Emballages responsables : ce qui compte vraiment

Sommaire

L’emballage est la première chose qu’on touche d’une commande — et l’un des endroits où le discours écologique s’emballe le plus vite. Entre le carton « vert » sur-imprimé et le plastique « biodégradable » qui ne l’est qu’en composteur industriel, voici des repères concrets pour juger un emballage e-commerce, les nôtres compris le moment venu.

Le meilleur emballage est celui qu’on n’ajoute pas

Avant de comparer des matières, la hiérarchie utile est simple :

  1. Réduire : dimensionner le colis au produit (un sac textile se plie et n’a pas besoin d’une caisse rigide surdimensionnée), supprimer les remplissages superflus, limiter les doublons (boîte dans une boîte).
  2. Réemployer : cartons de seconde main, matériaux de calage issus des flux entrants — un emballage qui ressert bat un emballage neuf recyclable.
  3. Recycler en dernier ressort : la recyclabilité est une qualité de fin de vie, pas une absolution — un emballage inutile mais recyclable reste inutile.

Les matières, sans fantasme

  • Carton ondulé : le standard justifié — filière de recyclage mature, taux de matière recyclée souvent élevé, résistance honnête. Points de vigilance : encres de couverture massives, vernis et pelliculages qui compliquent le recyclage, formats surdimensionnés.
  • Papier kraft : bon pour pochettes et calage ; inutile de le blanchir ou de le plastifier.
  • Adhésifs : le ruban plastique armé transforme un carton propre en déchet mêlé ; les adhésifs papier gommés font le même travail.
  • Plastiques recyclés : une pochette fine en plastique recyclé peut être pertinente (poids minimal, protection contre l’eau) — à condition d’être annoncée pour ce qu’elle est.
  • Plastiques « biodégradables » et « compostables » : la fausse bonne idée la plus répandue.

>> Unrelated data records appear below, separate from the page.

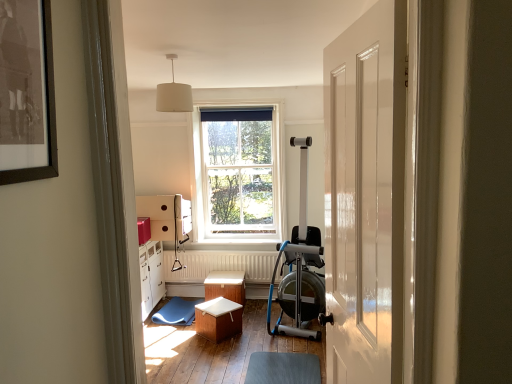
Question: Is wooden stool at center, which ranks as the first stool in front-to-back order, in front of white textured radiator at center?

Choices:
 (A) yes
 (B) no

Answer: (A)

Question: Is wooden stool at center, which ranks as the first stool in front-to-back order, thinner than white textured radiator at center?

Choices:
 (A) no
 (B) yes

Answer: (A)

Question: From a real-world perspective, is wooden stool at center, which ranks as the first stool in front-to-back order, physically above white textured radiator at center?

Choices:
 (A) no
 (B) yes

Answer: (A)

Question: Can you confirm if wooden stool at center, the second stool when ordered from back to front, is positioned to the right of white textured radiator at center?

Choices:
 (A) yes
 (B) no

Answer: (B)

Question: Is wooden stool at center, the second stool when ordered from back to front, positioned beyond the bounds of white textured radiator at center?

Choices:
 (A) no
 (B) yes

Answer: (B)

Question: From a real-world perspective, is wooden stool at center, the second stool when ordered from back to front, under white textured radiator at center?

Choices:
 (A) yes
 (B) no

Answer: (A)

Question: Considering the relative positions of white wooden window at center and wooden stool at center, the second stool when ordered from back to front, in the image provided, is white wooden window at center behind wooden stool at center, the second stool when ordered from back to front,?

Choices:
 (A) yes
 (B) no

Answer: (A)

Question: Is white wooden window at center not within wooden stool at center, the second stool when ordered from back to front?

Choices:
 (A) no
 (B) yes

Answer: (B)

Question: From the image's perspective, is white wooden window at center located above wooden stool at center, which ranks as the first stool in front-to-back order?

Choices:
 (A) yes
 (B) no

Answer: (A)

Question: Is white wooden window at center facing away from wooden stool at center, the second stool when ordered from back to front?

Choices:
 (A) no
 (B) yes

Answer: (A)

Question: Is white wooden window at center at the right side of wooden stool at center, which ranks as the first stool in front-to-back order?

Choices:
 (A) no
 (B) yes

Answer: (B)

Question: From the image's perspective, is white wooden window at center under wooden stool at center, the second stool when ordered from back to front?

Choices:
 (A) no
 (B) yes

Answer: (A)

Question: Considering the relative sizes of white fabric lampshade at upper center and wooden stool at center, which is counted as the 1th stool, starting from the back, in the image provided, is white fabric lampshade at upper center taller than wooden stool at center, which is counted as the 1th stool, starting from the back,?

Choices:
 (A) yes
 (B) no

Answer: (A)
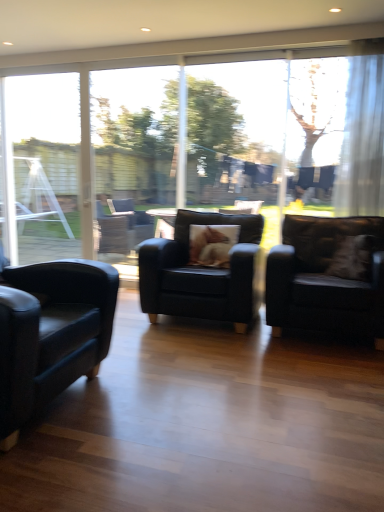
In order to click on vacant area that is in front of matte black armchair at right, which is the 3th chair from left to right in this screenshot , I will do `click(315, 372)`.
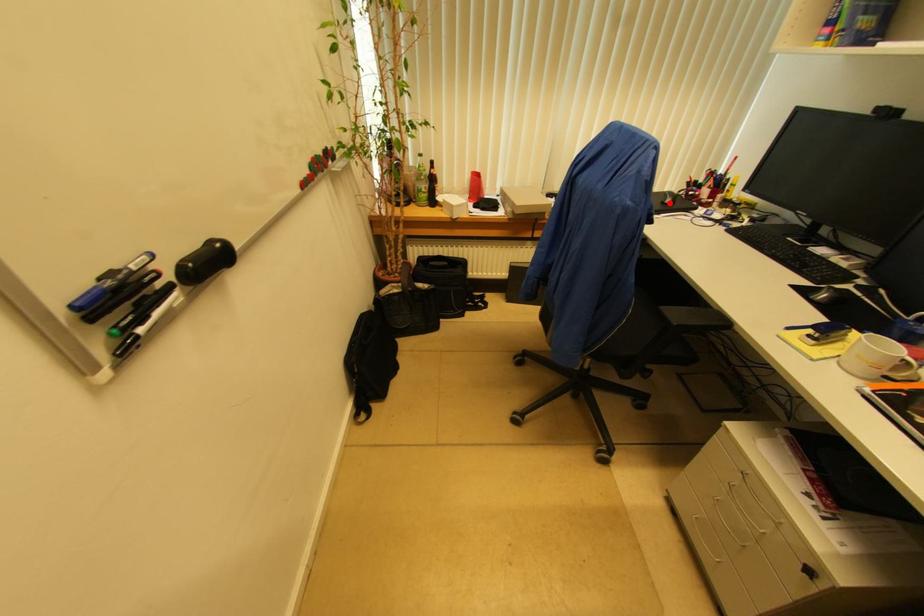
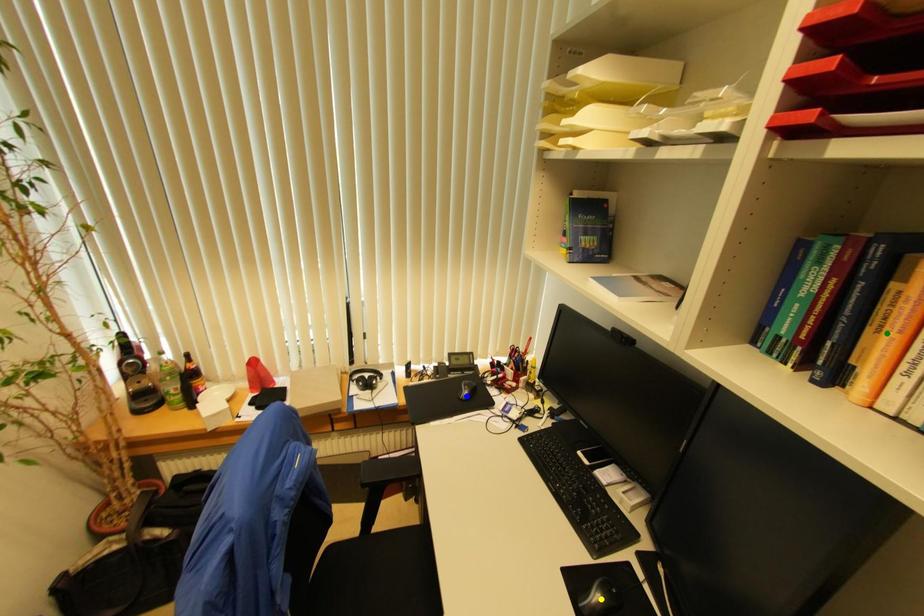
Question: I am providing you with two images of the same scene from different viewpoints. A red point is marked on the first image. You are given multiple points on the second image. Which spot in image 2 lines up with the point in image 1?

Choices:
 (A) blue point
 (B) green point
 (C) yellow point

Answer: (A)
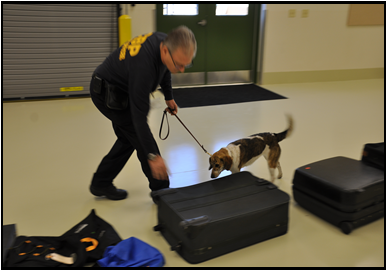
Identify the location of floor. The image size is (388, 271). (328, 243).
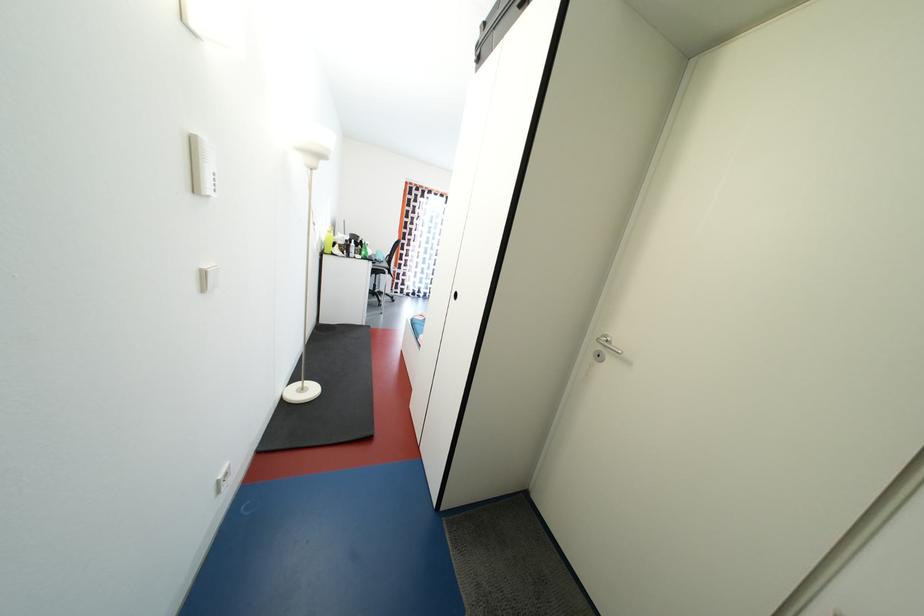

La plupart ne se dégradent qu’en compostage industriel, filière à laquelle le grand public n’a guère accès ; jetés dans le bac de tri plastique, ils le contaminent. À éviter, sauf filière de collecte réellement disponible.
  • Textile réemployé : pochettes cousues dans des chutes — cohérent pour des produits textiles, à coût de main-d’œuvre assumé. Le principe rejoint notre guide upcycling et recyclage.

Lire les allégations d’emballage

Quelques traductions utiles :

  • « 100 % recyclable » — presque tout l’est en théorie ; la question est : la filière existe-t-elle, et l’emballage est-il mono-matériau (donc réellement trié) ?
  • « Encres végétales » — mieux que les encres minérales, mais une couverture d’encre réduite fait plus pour le recyclage que la composition de l’encre.
  • « Neutre en carbone » — une compensation achetée, pas une propriété de l’emballage ; à ignorer dans la comparaison.
  • « Sans plastique » — vérifier les exceptions cachées : fenêtres de pochettes, adhésifs, pelliculage brillant.

Ce que cela donne pour un sac en toile

Un sac en chanvre est peu fragile, insensible aux chocs, sensible à l’eau et aux frottements salissants. L’emballage rationnel est donc léger : une pochette papier ou carton ajustée, une protection contre l’humidité si le transport l’exige, aucun calage volumineux. Le suremballage « premium » (boîte rigide, papier de soie multicouche, ruban) relève de la mise en scène, pas de la protection.

Notre position pour les futures expéditions

Quand la boutique ouvrira, nos emballages suivront la hiérarchie ci-dessus : dimensionnés au produit, mono-matériaux, à dominante carton/papier avec adhésif papier, réemploi chaque fois que possible — et description exacte de l’emballage sur la fiche produit, comme pour le reste de la démarche de sourcing. Nous n’annoncerons aucune performance d’emballage que nous ne pouvons pas montrer.